The terror attacks in Paris have stimulated a shift in politics on issues of security, immigration and terrorism and have forced CBS to change the format of Saturday night’s Democratic debate to include questions about Friday’s shootings in the French capital that saw 129 people killed and over 350 injured.

“It is the right time to ask all the related questions that come to mind,” said Steve Capus, executive editor of CBS News, according to a New York Times report. “We think we have a game plan to address a lot of the substantive and important topics.”

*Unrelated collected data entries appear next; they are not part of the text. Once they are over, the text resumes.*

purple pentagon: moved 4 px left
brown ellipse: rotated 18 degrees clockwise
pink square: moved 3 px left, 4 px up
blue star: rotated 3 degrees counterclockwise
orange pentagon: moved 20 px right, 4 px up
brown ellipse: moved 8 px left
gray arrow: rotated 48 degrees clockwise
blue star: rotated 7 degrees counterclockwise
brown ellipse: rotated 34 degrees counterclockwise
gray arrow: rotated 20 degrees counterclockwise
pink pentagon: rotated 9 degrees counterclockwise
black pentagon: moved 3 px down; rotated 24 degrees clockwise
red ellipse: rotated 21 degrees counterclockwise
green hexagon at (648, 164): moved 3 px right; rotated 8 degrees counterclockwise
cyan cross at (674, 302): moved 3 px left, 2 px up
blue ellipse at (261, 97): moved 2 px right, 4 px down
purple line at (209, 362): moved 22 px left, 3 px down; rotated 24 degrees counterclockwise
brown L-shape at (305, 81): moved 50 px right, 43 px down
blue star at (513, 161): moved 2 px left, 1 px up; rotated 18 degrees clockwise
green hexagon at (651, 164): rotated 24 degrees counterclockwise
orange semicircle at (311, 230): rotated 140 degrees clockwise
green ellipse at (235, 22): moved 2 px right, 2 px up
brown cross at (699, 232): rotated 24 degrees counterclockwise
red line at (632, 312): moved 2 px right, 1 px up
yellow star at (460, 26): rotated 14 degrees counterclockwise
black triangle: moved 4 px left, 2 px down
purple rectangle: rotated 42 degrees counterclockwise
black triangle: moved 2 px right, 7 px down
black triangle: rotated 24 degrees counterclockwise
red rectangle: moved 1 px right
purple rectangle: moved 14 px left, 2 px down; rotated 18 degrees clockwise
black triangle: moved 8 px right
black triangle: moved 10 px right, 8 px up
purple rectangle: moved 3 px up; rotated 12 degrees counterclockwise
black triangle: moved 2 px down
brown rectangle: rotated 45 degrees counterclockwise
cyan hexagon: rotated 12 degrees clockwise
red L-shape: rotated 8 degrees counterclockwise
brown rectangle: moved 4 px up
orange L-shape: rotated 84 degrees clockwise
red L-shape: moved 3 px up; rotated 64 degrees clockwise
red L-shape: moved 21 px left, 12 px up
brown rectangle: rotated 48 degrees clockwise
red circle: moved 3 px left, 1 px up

According to Capus, the TV station was in the middle of a rehearsal for the debate when news broke about the attacks in Paris. Capus said it was important for the debate to go on because the world looks to the American president for leadership during international crises.

While some GOP candidates were criticized for politicizing the attacks as they were happening and in the immediate aftermath, most of the overall field offered somber reactions.

Democratic front-runner Hillary Clinton said that her thoughts were with those in Paris, while her rivals Bernie Sanders and Martin O’Malley also offered near identical responses.

The Republicans candidates offered similar responses, but many included language that said the U.S. would stand with France against the perpetrators and those that are working with them. Donald Trump offered a barrage of tweets aimed at U.S. President Obama and overall White House leadership, while Ted Cruz, Marco Rubio and Jeb Bush took direct aim at the Islamic State group. Former Arkansas Gov. Mike Huckabee used the attacks in Paris to call for a closure of the U.S. border, to build a strong coalition to destroy ISIS and to revoke the Iran nuclear deal, he noted in an email Saturday.

While the presidential candidates did not bring the controversial topic of gun control into light, Newt Gingrich, former Speaker of the House and 2012 presidential candidate said that the people in the Bataclan theater would have survived if they’d had weapons.